Pseudoeurycea smithi
- Conservation status: Critically Endangered (IUCN 3.1)

Scientific classification
- Kingdom: Animalia
- Phylum: Chordata
- Class: Amphibia
- Order: Urodela
- Family: Plethodontidae
- Genus: Pseudoeurycea
- Species: P. smithi
- Binomial name: Pseudoeurycea smithi (Taylor, 1938)

= Pseudoeurycea smithi =

- Authority: (Taylor, 1938)
- Conservation status: CR

Species of amphibian

Pseudoeurycea smithi, commonly known as Smith's false brook salamander, is a species of salamander in the family Plethodontidae. It is endemic to certain mountainous regions of Mexico. Its natural habitat is subtropical or tropical moist montane forests. It is threatened by habitat loss.

==Description==
Smith's false brook salamander is a large species that can grow to 14.6 cm, half of which is tail. It has a wide head and large paratoid glands behind the eyes. There are twelve to fifteen costal grooves on either side of the body and the tail is prehensile and has a constriction at its base. The limbs are slender and the fingers and toes completely or partially webbed. The back is dark brown, the sides olive brown with black bars and the belly pale. The chin is cream coloured with brown speckles and the sides of the tail have black spots.

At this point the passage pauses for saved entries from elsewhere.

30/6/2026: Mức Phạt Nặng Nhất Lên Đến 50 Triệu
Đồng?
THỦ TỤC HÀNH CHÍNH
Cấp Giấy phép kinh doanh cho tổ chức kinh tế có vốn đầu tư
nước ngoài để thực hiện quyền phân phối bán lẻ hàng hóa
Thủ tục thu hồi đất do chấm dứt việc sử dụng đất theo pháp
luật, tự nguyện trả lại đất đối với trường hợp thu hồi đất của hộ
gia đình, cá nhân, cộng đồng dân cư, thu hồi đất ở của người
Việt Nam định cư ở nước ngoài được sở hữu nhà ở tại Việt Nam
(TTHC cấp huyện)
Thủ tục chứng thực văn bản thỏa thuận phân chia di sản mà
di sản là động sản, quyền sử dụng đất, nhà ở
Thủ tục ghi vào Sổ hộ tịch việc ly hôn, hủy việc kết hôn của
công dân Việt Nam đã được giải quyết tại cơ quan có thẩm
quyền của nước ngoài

==Distribution and habitat==
Pseudoeurycea smithi occurs in several mountain ranges in north west Oaxaca State, Mexico, at an altitude of between 2500 and 3000 m above sea level. Its natural habitat is pine forests and it is often found hidden under loose bark on fallen logs. In the past it has demonstrated that it can adapt to living in secondary forest after destruction of the virgin forest.

==Biology==
Smith's false brook salamander is a terrestrial species. Little is known of the breeding habits of this species but the female is believed to brood the eggs and they hatch directly into juvenile salamanders with no intervening larval stage.

==Status==
The IUCN Red List of Threatened Species lists this species as "Critically Endangered". At one time it was very common within its range but had declined in numbers by more than eighty percent by 2004. Although logging, changing agricultural practices and human activities have taken place in the mountains where it lives, good quality habitat still exists and these factors do not fully explain the decline in population size, the cause of which remains a mystery. Some of the range is within the bounds of the Parque Nacional Benito Juarez which makes conservation easier. Research is needed to discover the causes of the population collapse.